What worries and frustrates me is not disagreements themselves in issues but is lack of a proper close based on adequate communication for mutual knowledge.

My old questions

Let me look over my five questions:

1. if one member's opinion truly represents the team's consensus.

My apologies!

I'm rather new here. Only just now I checked your title: "Development lead for the TypeScript team at Microsoft".

Oh, that can be enough as an answer.

If I had done the checking before, I would not have asked this question.

2. if there are other members who may be relevant but have not noticed the issue yet.

This question probably can be answered as the first one.

However, I still wonder: Is your team a large one? If so, how do your team make sure an issue can be seen and discussed by relevant members?

Github doesn't seem to have a "which team members have read which issues" feature. Only when a member has left a comment can we be sure they have read and thought over.

Maybe your team also use another system to track the activities of members which are not visible in GitHub?

3. if there is a "referee" who is not a "player", so that they can evaluate issues impartially, without direct stress from the burden of work.

Maybe you are?

Anyway, this question is not important compared wtih the deep problem emerged in your second reply.

4. how to demonstrate that an issue adversely affects considerable users and how to prove it is worth considering with moderate seriousness.

This a key one.
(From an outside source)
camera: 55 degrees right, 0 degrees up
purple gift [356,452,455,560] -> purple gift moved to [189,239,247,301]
But let's discuss it in another issue.

5. how to motivate someone who has essentially told us they don't like troubles while we are unable to offer any substantial incentive.

Well, similar to Question 3, this one is not important.
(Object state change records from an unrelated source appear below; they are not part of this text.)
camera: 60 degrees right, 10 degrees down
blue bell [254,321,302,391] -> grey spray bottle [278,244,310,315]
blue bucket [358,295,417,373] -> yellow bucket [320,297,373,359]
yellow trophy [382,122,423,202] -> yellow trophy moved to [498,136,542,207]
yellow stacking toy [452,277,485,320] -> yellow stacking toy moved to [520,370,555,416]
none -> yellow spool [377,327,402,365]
My new questions and thoughts

  1. There is room to improve the feedback to the people who are waiting, if not have left with confusion, dejection or anger.
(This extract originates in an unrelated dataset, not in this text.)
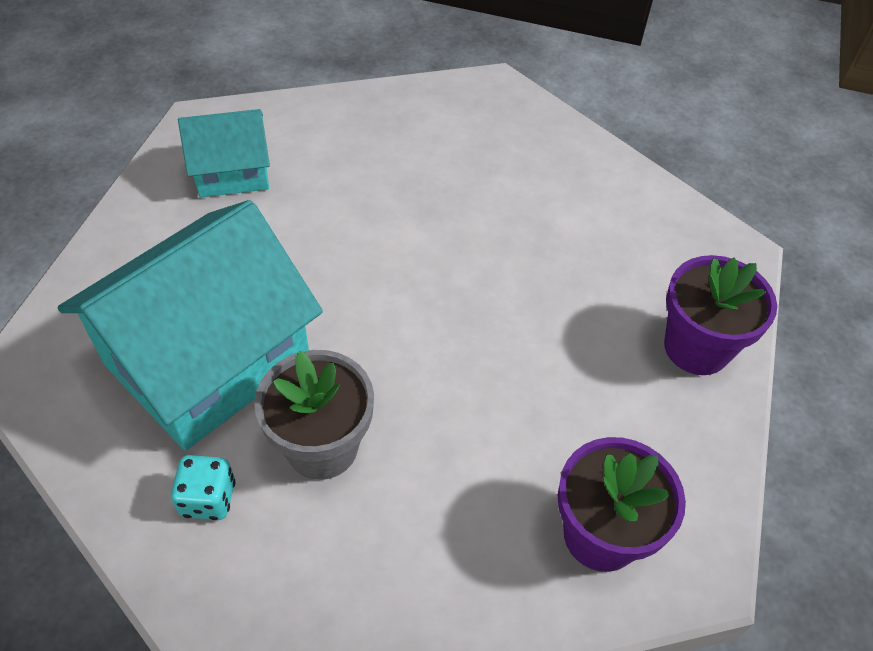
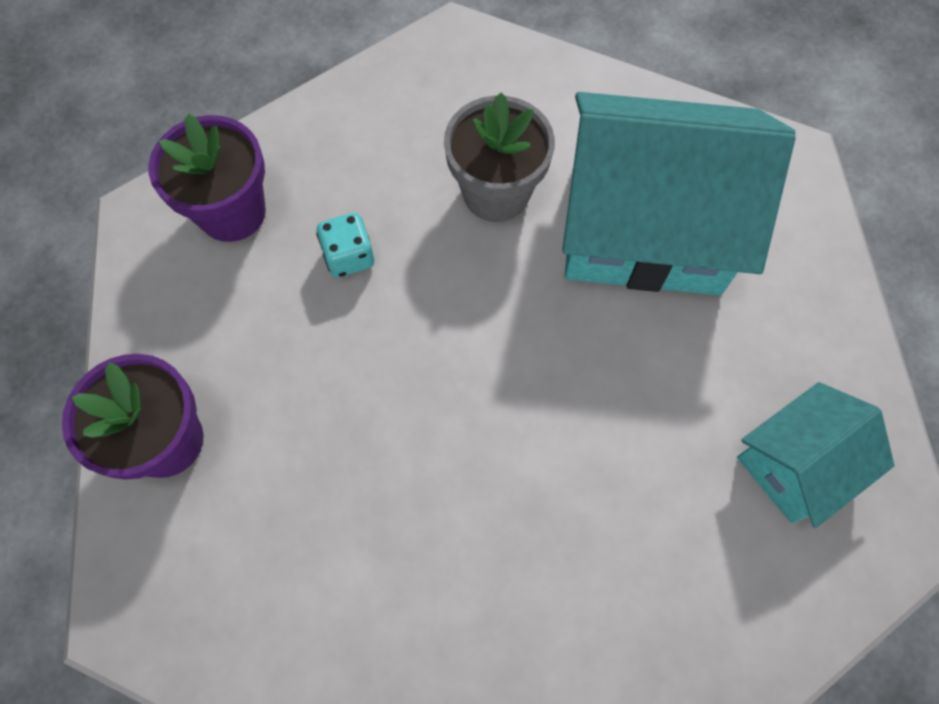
camera: 160 degrees right, 15 degrees up
turquoise house [58,200,323,451] -> turquoise house turned 75 degrees clockwise [562,92,796,295]
turquoise dice [171,455,236,520] -> turquoise dice moved to [316,213,374,277]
  2. The specific policy behind #16665 explained in your second reply, is a result of the dilemma of your team as "a pig in the middle" between different groups of users.

Your hardworking team deserves better.
And users with more reasonable, modest requests deserve better.

The situation needs to be addressed.


I will write about the two topics respectively soon.

This issue as an initial discussion has served its purpose and can be closed.